Anna has worked in the field of whistleblowing law and practice for 21 years. Anna is originally from Canada and is a qualified UK lawyer.  She was Deputy Director of Public Concern at Work (now called Protect) in London and worked for the Group of States against Corruption (GRECO) in Strasbourg. She advised the Council of Europe’s Committee on Legal Cooperation (CDCJ) on the 2014 CM Recommendation on the protection of whistleblowers and drafted the UNODC Resource Guide on good practices in the protection of reporting persons. Under her leadership, WIN helped secure an EU Directive to protect whistleblowers.



Pierre Sané is the founder and president of the Imagine Africa Institute.

He was UNESCO’s Assistant Director-General for Social and Human Sciences from 2001 to 2010, and Secretary-General of Amnesty International from 1992 to 2001.

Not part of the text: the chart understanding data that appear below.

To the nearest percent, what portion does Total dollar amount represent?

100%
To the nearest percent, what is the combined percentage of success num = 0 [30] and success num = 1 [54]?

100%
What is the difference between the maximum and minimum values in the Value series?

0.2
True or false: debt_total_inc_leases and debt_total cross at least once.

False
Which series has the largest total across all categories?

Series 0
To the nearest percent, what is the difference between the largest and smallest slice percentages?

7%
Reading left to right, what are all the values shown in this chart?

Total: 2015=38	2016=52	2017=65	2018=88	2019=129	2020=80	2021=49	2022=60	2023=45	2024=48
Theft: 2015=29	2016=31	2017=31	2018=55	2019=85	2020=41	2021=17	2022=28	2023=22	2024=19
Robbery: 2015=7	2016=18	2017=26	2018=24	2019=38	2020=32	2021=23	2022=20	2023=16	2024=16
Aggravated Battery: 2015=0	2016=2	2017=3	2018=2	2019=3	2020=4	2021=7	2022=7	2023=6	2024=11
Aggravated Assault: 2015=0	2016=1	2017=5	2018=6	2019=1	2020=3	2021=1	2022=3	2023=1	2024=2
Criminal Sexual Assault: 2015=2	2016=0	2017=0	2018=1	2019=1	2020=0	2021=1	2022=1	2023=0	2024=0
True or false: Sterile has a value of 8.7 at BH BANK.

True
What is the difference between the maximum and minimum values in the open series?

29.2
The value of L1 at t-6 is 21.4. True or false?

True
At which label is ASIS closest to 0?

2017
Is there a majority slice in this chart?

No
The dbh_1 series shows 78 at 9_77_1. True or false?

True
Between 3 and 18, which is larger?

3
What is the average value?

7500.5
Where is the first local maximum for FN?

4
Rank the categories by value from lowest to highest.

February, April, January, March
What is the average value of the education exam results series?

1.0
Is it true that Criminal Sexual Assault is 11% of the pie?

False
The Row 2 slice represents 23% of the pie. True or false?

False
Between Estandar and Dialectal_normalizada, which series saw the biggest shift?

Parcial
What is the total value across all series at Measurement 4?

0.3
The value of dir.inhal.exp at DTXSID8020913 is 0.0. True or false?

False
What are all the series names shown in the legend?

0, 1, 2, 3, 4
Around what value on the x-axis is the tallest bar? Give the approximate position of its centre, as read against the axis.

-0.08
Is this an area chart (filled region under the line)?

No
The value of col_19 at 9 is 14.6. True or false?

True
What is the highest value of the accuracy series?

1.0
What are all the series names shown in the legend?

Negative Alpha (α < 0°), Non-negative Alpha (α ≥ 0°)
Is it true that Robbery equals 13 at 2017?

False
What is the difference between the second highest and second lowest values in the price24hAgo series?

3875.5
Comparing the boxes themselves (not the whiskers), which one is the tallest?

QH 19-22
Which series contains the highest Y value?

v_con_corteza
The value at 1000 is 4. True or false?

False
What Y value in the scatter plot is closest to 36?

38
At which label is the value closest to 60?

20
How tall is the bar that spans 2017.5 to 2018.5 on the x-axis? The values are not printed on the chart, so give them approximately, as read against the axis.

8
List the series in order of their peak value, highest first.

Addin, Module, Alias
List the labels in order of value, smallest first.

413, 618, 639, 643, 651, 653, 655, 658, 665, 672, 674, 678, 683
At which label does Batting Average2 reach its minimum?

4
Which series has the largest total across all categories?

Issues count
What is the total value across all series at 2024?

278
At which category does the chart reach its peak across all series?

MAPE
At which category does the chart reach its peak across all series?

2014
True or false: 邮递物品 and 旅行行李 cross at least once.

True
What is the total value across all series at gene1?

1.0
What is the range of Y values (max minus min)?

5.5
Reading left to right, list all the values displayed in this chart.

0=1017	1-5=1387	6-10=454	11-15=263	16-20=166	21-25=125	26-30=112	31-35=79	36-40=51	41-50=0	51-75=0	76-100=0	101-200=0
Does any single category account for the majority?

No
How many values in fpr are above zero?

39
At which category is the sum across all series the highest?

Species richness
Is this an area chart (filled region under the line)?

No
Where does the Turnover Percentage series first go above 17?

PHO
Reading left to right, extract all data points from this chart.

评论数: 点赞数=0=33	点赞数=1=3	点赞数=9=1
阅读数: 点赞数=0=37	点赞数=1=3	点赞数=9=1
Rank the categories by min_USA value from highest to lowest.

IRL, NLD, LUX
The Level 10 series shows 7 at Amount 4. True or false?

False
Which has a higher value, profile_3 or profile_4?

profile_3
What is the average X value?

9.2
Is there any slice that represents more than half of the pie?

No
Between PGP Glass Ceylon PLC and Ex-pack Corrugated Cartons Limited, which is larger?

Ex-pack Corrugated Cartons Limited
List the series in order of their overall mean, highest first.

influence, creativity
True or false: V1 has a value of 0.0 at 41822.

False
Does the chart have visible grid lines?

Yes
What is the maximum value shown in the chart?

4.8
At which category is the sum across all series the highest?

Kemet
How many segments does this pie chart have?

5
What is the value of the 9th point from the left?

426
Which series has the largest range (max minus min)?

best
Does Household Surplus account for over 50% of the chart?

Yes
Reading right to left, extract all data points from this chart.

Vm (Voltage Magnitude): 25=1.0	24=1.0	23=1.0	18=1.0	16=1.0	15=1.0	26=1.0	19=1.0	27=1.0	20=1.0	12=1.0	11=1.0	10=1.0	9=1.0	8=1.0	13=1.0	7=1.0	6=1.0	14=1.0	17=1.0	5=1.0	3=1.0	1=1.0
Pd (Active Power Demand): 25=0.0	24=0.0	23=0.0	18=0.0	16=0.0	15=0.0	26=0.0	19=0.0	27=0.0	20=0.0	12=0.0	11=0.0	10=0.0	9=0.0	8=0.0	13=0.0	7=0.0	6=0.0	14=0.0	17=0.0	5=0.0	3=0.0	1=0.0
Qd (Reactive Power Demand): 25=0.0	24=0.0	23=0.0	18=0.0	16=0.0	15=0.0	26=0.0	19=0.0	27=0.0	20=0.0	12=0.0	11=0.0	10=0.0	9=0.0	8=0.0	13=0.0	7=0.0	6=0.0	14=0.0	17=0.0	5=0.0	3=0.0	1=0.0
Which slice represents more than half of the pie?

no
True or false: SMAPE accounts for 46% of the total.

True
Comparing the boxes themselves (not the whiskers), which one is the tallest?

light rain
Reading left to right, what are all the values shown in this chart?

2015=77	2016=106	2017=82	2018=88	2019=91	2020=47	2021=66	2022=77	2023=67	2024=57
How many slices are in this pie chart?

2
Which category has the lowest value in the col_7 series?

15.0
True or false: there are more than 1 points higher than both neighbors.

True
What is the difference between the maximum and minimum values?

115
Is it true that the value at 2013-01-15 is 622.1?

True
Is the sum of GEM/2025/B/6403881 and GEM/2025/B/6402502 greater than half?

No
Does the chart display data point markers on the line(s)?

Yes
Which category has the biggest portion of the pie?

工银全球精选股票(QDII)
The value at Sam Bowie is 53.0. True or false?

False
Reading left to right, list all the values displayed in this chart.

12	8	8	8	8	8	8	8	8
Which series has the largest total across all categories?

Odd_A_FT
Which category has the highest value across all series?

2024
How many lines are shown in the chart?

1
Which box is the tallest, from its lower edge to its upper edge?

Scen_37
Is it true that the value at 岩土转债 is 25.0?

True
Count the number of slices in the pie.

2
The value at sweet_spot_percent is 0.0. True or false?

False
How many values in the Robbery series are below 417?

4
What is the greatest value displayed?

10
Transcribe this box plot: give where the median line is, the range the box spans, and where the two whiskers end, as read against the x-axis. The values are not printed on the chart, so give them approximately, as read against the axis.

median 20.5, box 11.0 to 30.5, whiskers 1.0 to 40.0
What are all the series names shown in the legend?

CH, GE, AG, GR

Giovanni Pellerano is the Chief Technology Officer of GlobaLeaks, a privacy and transparency activist at the Hermes Center, IT, and an Italian computer engineer.

In 2012, he co-founded the Hermes Center for Transparency and Digital Human Rights where he is researching the field of whistleblowing best practices and where he led the development of GlobaLeaks. In 2016, he co-founded Whistleblowing Solutions, a social enterprise offering whistleblowing services applied to anti-corruption with the strong aim of making the world a better place.



Ben Wizner is the director of the ACLU’s Speech, Privacy, and Technology Project.

For more than 15 years, he has worked at the intersection of human rights and national security, litigating numerous cases involving airport security policies, government watch lists, surveillance practices, targeted killing, and torture. He appears regularly in the global media, has testified before Congress, and is an adjunct professor at New York University School of Law. Since July 2013, he has been the principal legal advisor to NSA whistleblower Edward Snowden. Wizner is a graduate of Harvard College and New York University School of Law and was a law clerk to the Hon. Stephen Reinhardt of the U.S. Court of Appeals for the Ninth Circuit.